_Records for the exercise_
================================
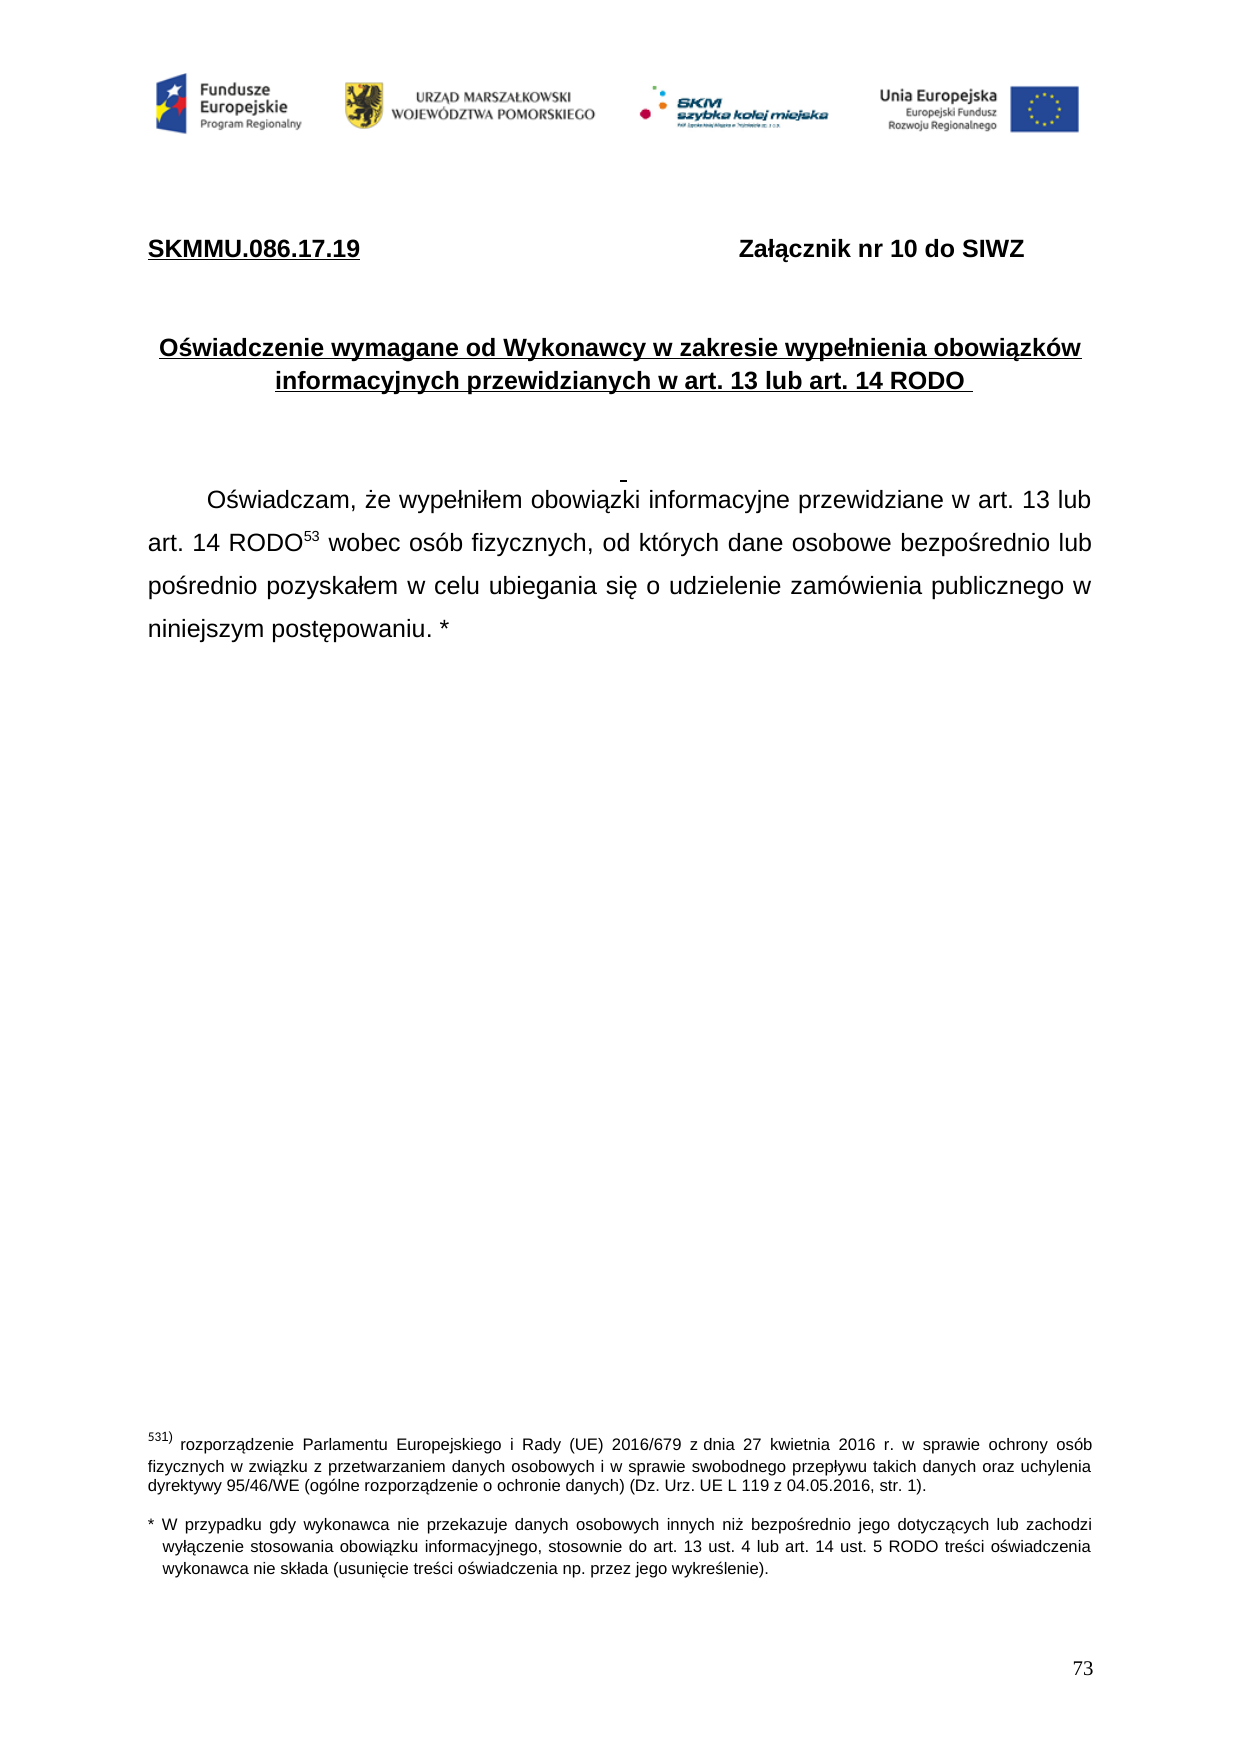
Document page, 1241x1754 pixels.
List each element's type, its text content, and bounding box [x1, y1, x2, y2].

text Oświadczam, że wypełniłem obowiązki informacyjne przewidziane w art. 13 lub art. 14 RODO wobec osób fizycznych, od których dane osobowe bezpośrednio lub pośrednio pozyskałem w celu ubiegania się o udzielenie zamówienia publicznego w niniejszym postępowaniu. * [148, 484, 1093, 643]
text Oświadczenie wymagane od Wykonawcy w zakresie wypełnienia obowiązków informacyjnych przewidzianych w art. 13 lub art. 14 RODO [148, 333, 1093, 395]
text SKMMU.086.17.19 Załącznik nr 10 do SIWZ [148, 234, 1093, 263]
picture [147, 73, 1093, 148]
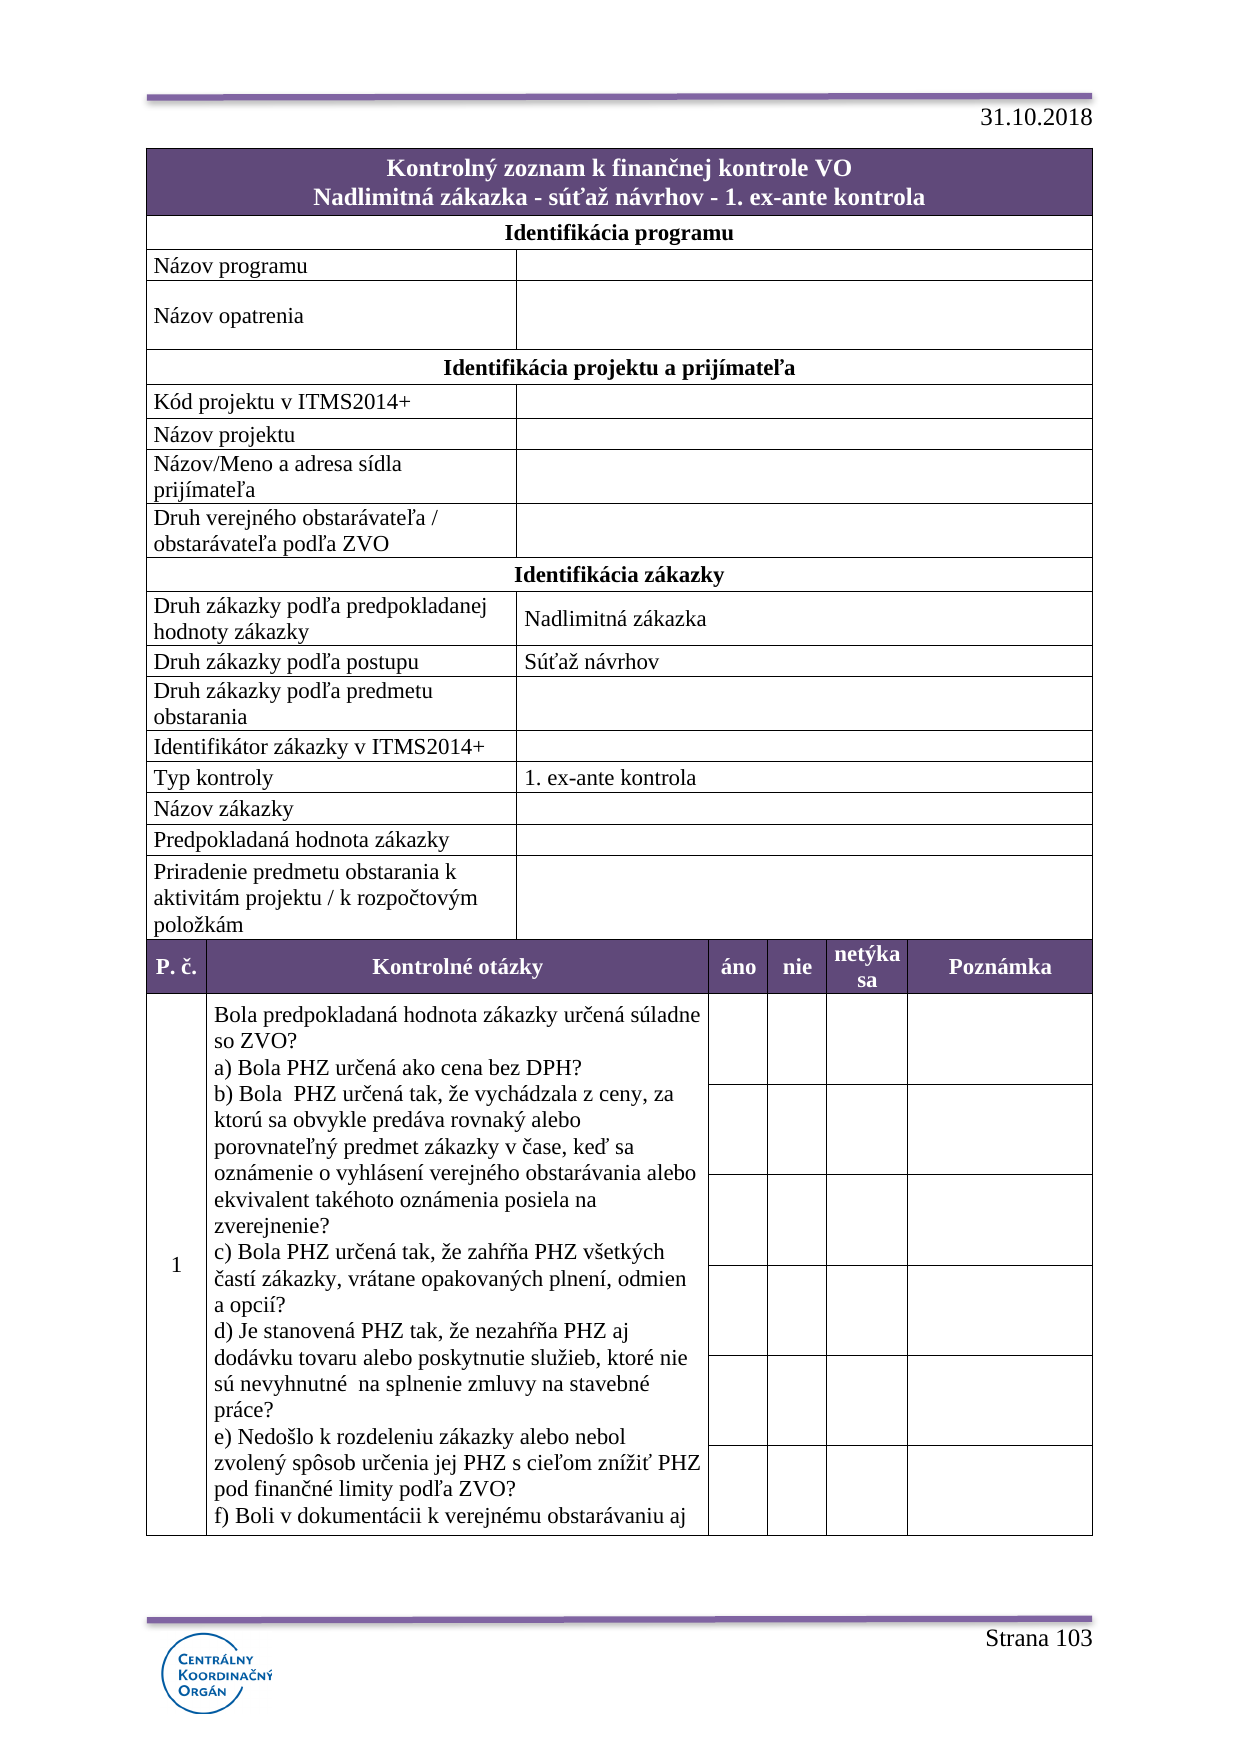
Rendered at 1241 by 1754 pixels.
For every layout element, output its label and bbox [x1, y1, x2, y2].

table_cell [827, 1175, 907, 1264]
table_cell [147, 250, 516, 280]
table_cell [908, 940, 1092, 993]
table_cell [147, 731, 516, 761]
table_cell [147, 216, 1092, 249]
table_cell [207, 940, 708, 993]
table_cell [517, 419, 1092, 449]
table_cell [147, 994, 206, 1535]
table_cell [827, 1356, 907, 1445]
================================
Please print each entry exactly as it stands, without the pictures.

Document page, 1241x1754 pixels.
List each element's type, its text content, and bounding box [x1, y1, x2, y2].

text Oświadczam, że wypełniłem obowiązki informacyjne przewidziane w art. 13 lub art. 14 RODO wobec osób fizycznych, od których dane osobowe bezpośrednio lub pośrednio pozyskałem w celu ubiegania się o udzielenie zamówienia publicznego w niniejszym postępowaniu. * [148, 484, 1093, 643]
text Oświadczenie wymagane od Wykonawcy w zakresie wypełnienia obowiązków informacyjnych przewidzianych w art. 13 lub art. 14 RODO [148, 333, 1093, 395]
text SKMMU.086.17.19 Załącznik nr 10 do SIWZ [148, 234, 1093, 263]
picture [147, 73, 1093, 148]
Rendered at 1241 by 1754 pixels.
For every layout element, output its label and bbox [x1, y1, x2, y2].

table_cell [827, 1175, 907, 1264]
table_cell [147, 250, 516, 280]
table_cell [908, 940, 1092, 993]
table_cell [147, 731, 516, 761]
table_cell [147, 216, 1092, 249]
table_cell [207, 940, 708, 993]
table_cell [517, 419, 1092, 449]
table_cell [147, 994, 206, 1535]
table_cell [827, 1356, 907, 1445]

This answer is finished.